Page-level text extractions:

>>>

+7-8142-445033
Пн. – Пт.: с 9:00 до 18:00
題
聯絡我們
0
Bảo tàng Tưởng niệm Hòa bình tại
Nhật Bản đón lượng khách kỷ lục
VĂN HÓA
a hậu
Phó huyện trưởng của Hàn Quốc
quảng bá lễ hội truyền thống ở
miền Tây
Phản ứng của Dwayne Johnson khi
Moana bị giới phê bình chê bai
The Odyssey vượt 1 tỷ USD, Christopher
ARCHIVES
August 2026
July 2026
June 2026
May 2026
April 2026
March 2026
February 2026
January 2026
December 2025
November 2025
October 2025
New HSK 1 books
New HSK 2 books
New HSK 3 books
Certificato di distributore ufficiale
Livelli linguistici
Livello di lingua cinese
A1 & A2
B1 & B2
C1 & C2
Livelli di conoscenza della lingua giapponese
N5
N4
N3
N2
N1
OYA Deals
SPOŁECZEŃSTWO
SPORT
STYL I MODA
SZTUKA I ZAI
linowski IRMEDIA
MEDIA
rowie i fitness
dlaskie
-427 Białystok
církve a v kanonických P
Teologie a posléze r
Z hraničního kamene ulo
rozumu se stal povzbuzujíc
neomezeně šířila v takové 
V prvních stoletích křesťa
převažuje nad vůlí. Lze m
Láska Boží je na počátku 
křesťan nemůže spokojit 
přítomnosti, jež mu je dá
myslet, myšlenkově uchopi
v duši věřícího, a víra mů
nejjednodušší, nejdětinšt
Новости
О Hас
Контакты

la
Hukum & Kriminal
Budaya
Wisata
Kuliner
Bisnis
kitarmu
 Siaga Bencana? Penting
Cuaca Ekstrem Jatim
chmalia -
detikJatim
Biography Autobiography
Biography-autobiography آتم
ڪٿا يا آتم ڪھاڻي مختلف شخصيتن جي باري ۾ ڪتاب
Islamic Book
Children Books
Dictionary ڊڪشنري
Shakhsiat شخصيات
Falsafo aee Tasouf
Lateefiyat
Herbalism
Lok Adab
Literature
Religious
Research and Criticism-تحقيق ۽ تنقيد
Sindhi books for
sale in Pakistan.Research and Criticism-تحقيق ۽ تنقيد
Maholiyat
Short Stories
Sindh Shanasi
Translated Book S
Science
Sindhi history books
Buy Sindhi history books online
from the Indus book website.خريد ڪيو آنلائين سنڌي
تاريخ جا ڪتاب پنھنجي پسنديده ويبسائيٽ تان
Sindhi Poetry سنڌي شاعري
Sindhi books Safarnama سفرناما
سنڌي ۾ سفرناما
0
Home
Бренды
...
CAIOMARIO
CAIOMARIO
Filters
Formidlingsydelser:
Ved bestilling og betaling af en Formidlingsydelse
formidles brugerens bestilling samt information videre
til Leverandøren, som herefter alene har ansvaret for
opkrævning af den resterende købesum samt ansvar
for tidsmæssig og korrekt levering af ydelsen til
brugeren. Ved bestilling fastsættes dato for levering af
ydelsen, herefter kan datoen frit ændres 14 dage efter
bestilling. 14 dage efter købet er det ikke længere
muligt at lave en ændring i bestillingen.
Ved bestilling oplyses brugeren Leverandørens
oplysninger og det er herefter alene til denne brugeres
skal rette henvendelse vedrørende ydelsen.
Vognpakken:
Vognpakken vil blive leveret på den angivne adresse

<<<

_Directive_.
Repeat only what lies between the first line of the data and the line containing "rowie i fitness", both of those lines included, exactly as it stands.

_Answer below_.
+7-8142-445033
Пн. – Пт.: с 9:00 до 18:00
題
聯絡我們
0
Bảo tàng Tưởng niệm Hòa bình tại
Nhật Bản đón lượng khách kỷ lục
VĂN HÓA
a hậu
Phó huyện trưởng của Hàn Quốc
quảng bá lễ hội truyền thống ở
miền Tây
Phản ứng của Dwayne Johnson khi
Moana bị giới phê bình chê bai
The Odyssey vượt 1 tỷ USD, Christopher
ARCHIVES
August 2026
July 2026
June 2026
May 2026
April 2026
March 2026
February 2026
January 2026
December 2025
November 2025
October 2025
New HSK 1 books
New HSK 2 books
New HSK 3 books
Certificato di distributore ufficiale
Livelli linguistici
Livello di lingua cinese
A1 & A2
B1 & B2
C1 & C2
Livelli di conoscenza della lingua giapponese
N5
N4
N3
N2
N1
OYA Deals
SPOŁECZEŃSTWO
SPORT
STYL I MODA
SZTUKA I ZAI
linowski IRMEDIA
MEDIA
rowie i fitness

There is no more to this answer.